Technical discussions between these groups in Taipei took forward measures for improving food waste assessment and controls in the region of 3 billion people. Focus is on closing troubling gaps at the retail and consumer level that are feeding the problem. The dialogue was held as part of a multi-year, public-private sector project in APEC to reduce food losses across supply chains.
Ministers from APEC economies will review the progress of this work to continue this week in Piura, Peru and decide the next steps when they convene there on 26-27 September for an APEC Food Security Ministerial Meeting. A study conducted as a part of APEC’s project to mitigate food losses underscores the need for greater collaborative action.
“APEC research shows that about 40 per cent of food waste in member economies occurs at the hands of retailers and consumers,” revealed Peru’s Vice Minister of Agriculture and Irrigation Juan Carlos Gonzales, who is Chair of the APEC Policy Partnership on Food Security. “Within the region, the total amount of food wasted annually could sustain 800 million people who still fall below the poverty line for 16 months.”
“Food losses are piling up as incomes and consumption in the Asia-Pacific rise which presents a real challenge to food security,” added Dong-Chong Hsiou of Chinese Taipei’s Council of Agriculture which is an overseer of APEC’s related project work. “We are building our industry collaboration to ensure there is adequate tracking data on food waste which can be elusive.”
Officials and industry representatives have set their sights on the design of a coherent quantification methodology as well as support for expanded use of mobile technology and apps for data collection in the retail and hospitality sectors.
They are also targeting greater engagement with supply chain actors and consumer education. This involves a particular emphasis on changing behavior among supermarket procurement managers, chefs, households and school children.

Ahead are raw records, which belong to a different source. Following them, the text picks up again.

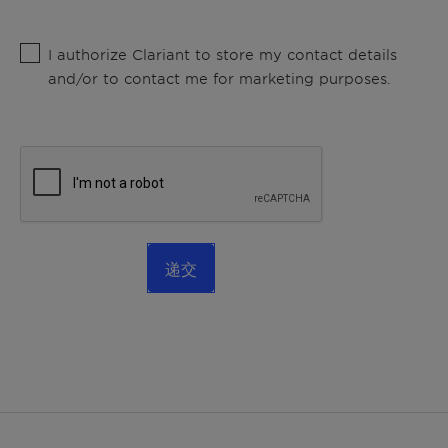
I authorize Clariant to store my contact details
and/or to contact me for marketing purposes.
递交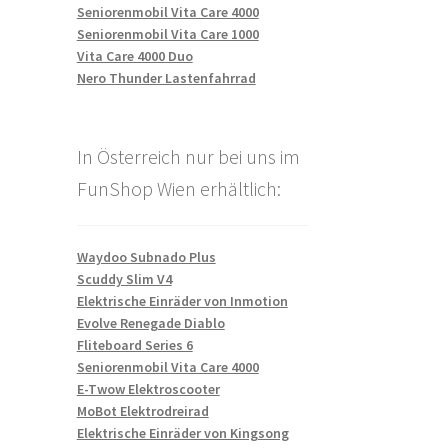
Seniorenmobil Vita Care 4000
Seniorenmobil Vita Care 1000
Vita Care 4000 Duo
Nero Thunder Lastenfahrrad
In Österreich nur bei uns im
FunShop Wien erhältlich:
Waydoo Subnado Plus
Scuddy Slim V4
Elektrische Einräder von Inmotion
Evolve Renegade Diablo
Fliteboard Series 6
Seniorenmobil Vita Care 4000
E-Twow Elektroscooter
MoBot Elektrodreirad
Elektrische Einräder von Kingsong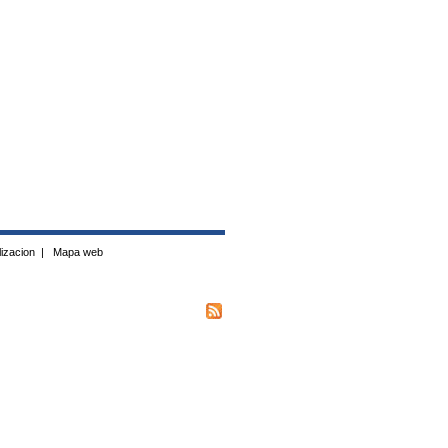
izacion
|
Mapa web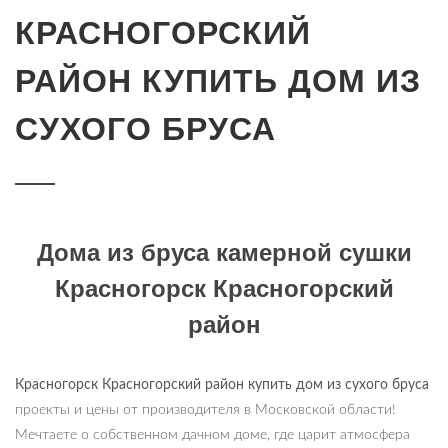
КРАСНОГОРСКИЙ
РАЙОН КУПИТЬ ДОМ ИЗ
СУХОГО БРУСА
Дома из бруса камерной сушки
Красногорск Красногорский
район
Красногорск Красногорский
район купить дом из сухого бруса
проекты и цены от производителя в Московской области!
Мечтаете о собственном дачном доме, где царит атмосфера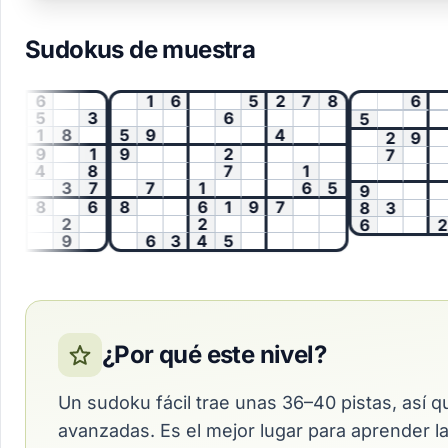
Sudokus de muestra
6
1
6
5
2
7
8
6
5
3
6
5
1
8
5
9
4
2
9
9
1
9
2
7
4
8
7
1
3
7
7
1
6
5
9
8
6
8
6
1
9
7
8
3
2
2
6
2
9
6
3
4
5
¿Por qué este nivel?
Un sudoku fácil trae unas 36–40 pistas, así 
avanzadas. Es el mejor lugar para aprender la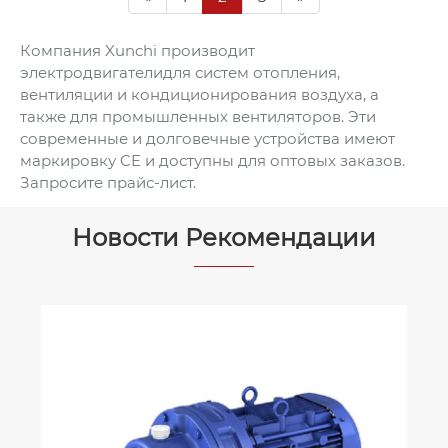
из французского легендарного бренда с
столетней историей, с ключевыми аспектами:
Компания Xunchi производит
электродвигателидля систем отопления,
авиационная абсолютная надежность,
вентиляции и кондиционирования воздуха, а
сверхвысокая энергоэффективность IE4+,
также для промышленных вентиляторов. Эти
сильная совместимость и адаптивность,
современные и долговечные устройства имеют
благодаря совершенной системе продуктов и
маркировку CE и доступны для оптовых заказов.
строгому качеству, стали ядреным
Запросите прайс-лист.
энергетическим основанием для стабильного
производства в различных отраслях!
Новости Рекомендации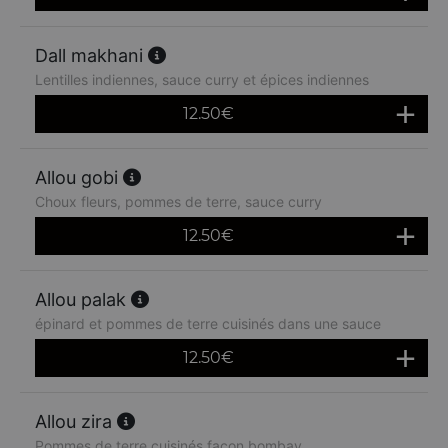
Dall makhani
Lentilles indiennes, sauce curry et épices indiennes
12.50
€
Allou gobi
Choux fleurs, pommes de terre, sauce curry
12.50
€
Allou palak
épinard et pommes de terre cuisinés dans une sauce
12.50
€
Allou zira
Pommes de terre cuisinés façon bombay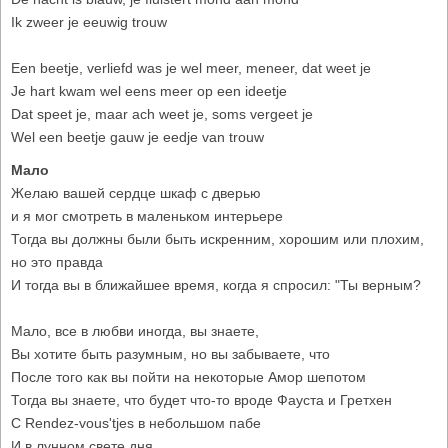
Ik zweer je eeuwig trouw
Een beetje, verliefd was je wel meer, meneer, dat weet je
Je hart kwam wel eens meer op een ideetje
Dat speet je, maar ach weet je, soms vergeet je
Wel een beetje gauw je eedje van trouw
Мало
Желаю вашей сердце шкаф с дверью
и я мог смотреть в маленьком интерьере
Тогда вы должны были быть искренним, хорошим или плохим,
но это правда
И тогда вы в ближайшее время, когда я спросил: "Ты верным?
Мало, все в любви иногда, вы знаете,
Вы хотите быть разумным, но вы забываете, что
После того как вы пойти на некоторые Амор шепотом
Тогда вы знаете, что будет что-то вроде Фауста и Гретхен
С Rendez-vous'tjes в небольшом пабе
И в лунном свете дня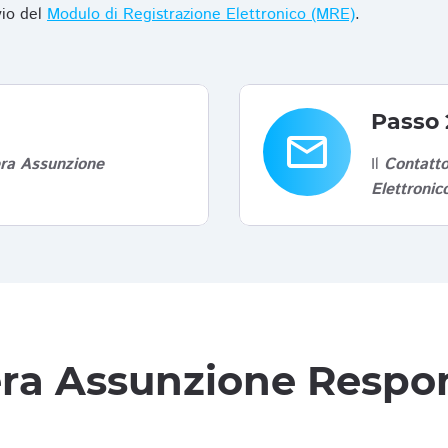
vio del
Modulo di Registrazione Elettronico (MRE)
.
Passo 
email
era Assunzione
Il
Contatto
Elettroni
tera Assunzione Respon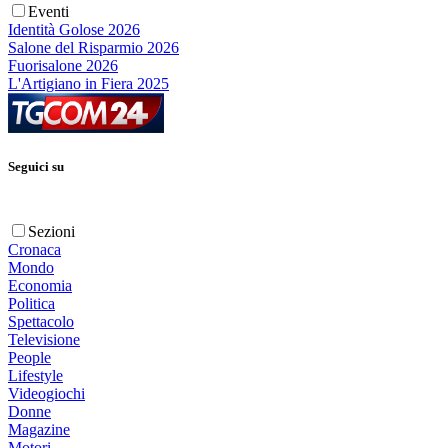
Eventi
Identità Golose 2026
Salone del Risparmio 2026
Fuorisalone 2026
L'Artigiano in Fiera 2025
Seguici su
Sezioni
Cronaca
Mondo
Economia
Politica
Spettacolo
Televisione
People
Lifestyle
Videogiochi
Donne
Magazine
Motori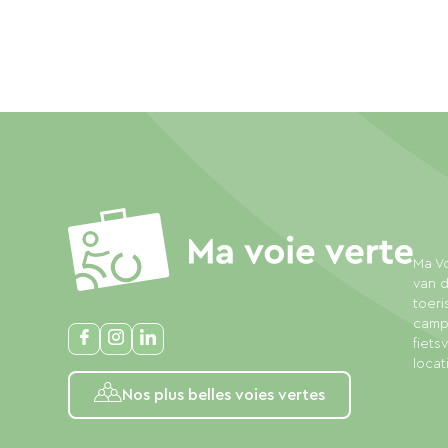
Ma Vo
van d
toeri
campi
fiet
locat
Nos plus belles voies vertes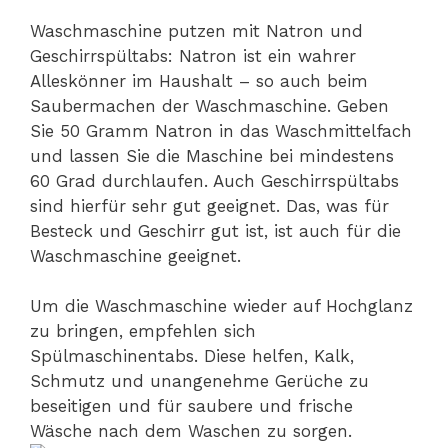
Waschmaschine putzen mit Natron und
Geschirrspültabs: Natron ist ein wahrer
Alleskönner im Haushalt – so auch beim
Saubermachen der Waschmaschine. Geben
Sie 50 Gramm Natron in das Waschmittelfach
und lassen Sie die Maschine bei mindestens
60 Grad durchlaufen. Auch Geschirrspültabs
sind hierfür sehr gut geeignet. Das, was für
Besteck und Geschirr gut ist, ist auch für die
Waschmaschine geeignet.
Um die Waschmaschine wieder auf Hochglanz
zu bringen, empfehlen sich
Spülmaschinentabs. Diese helfen, Kalk,
Schmutz und unangenehme Gerüche zu
beseitigen und für saubere und frische
Wäsche nach dem Waschen zu sorgen.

These measures seek to accommodate an expected 30 per cent jump in the world’s population to 9.7 billion by 2050, increasing food demand. They could also mitigate decreases in arable land in the region due to urbanization and environmental stress, including climate change, which threaten the sustainability of food supplies.
“The collaborative actions being pursued in APEC to reduce food waste could go a long way to ensuring food security in the world’s most populous region,” noted Tony Nowell, Vice Chair of the APEC Policy Partnership on Food Security and APEC Business Advisory Council representative from New Zealand. “The economic and social incentives for supporting more efficient industry supply chains and consumer habits are considerable.”
Potential benefits range from bolstering workforce productivity, household savings and poverty alleviation, to reduced carbon emissions and pressure on landfills.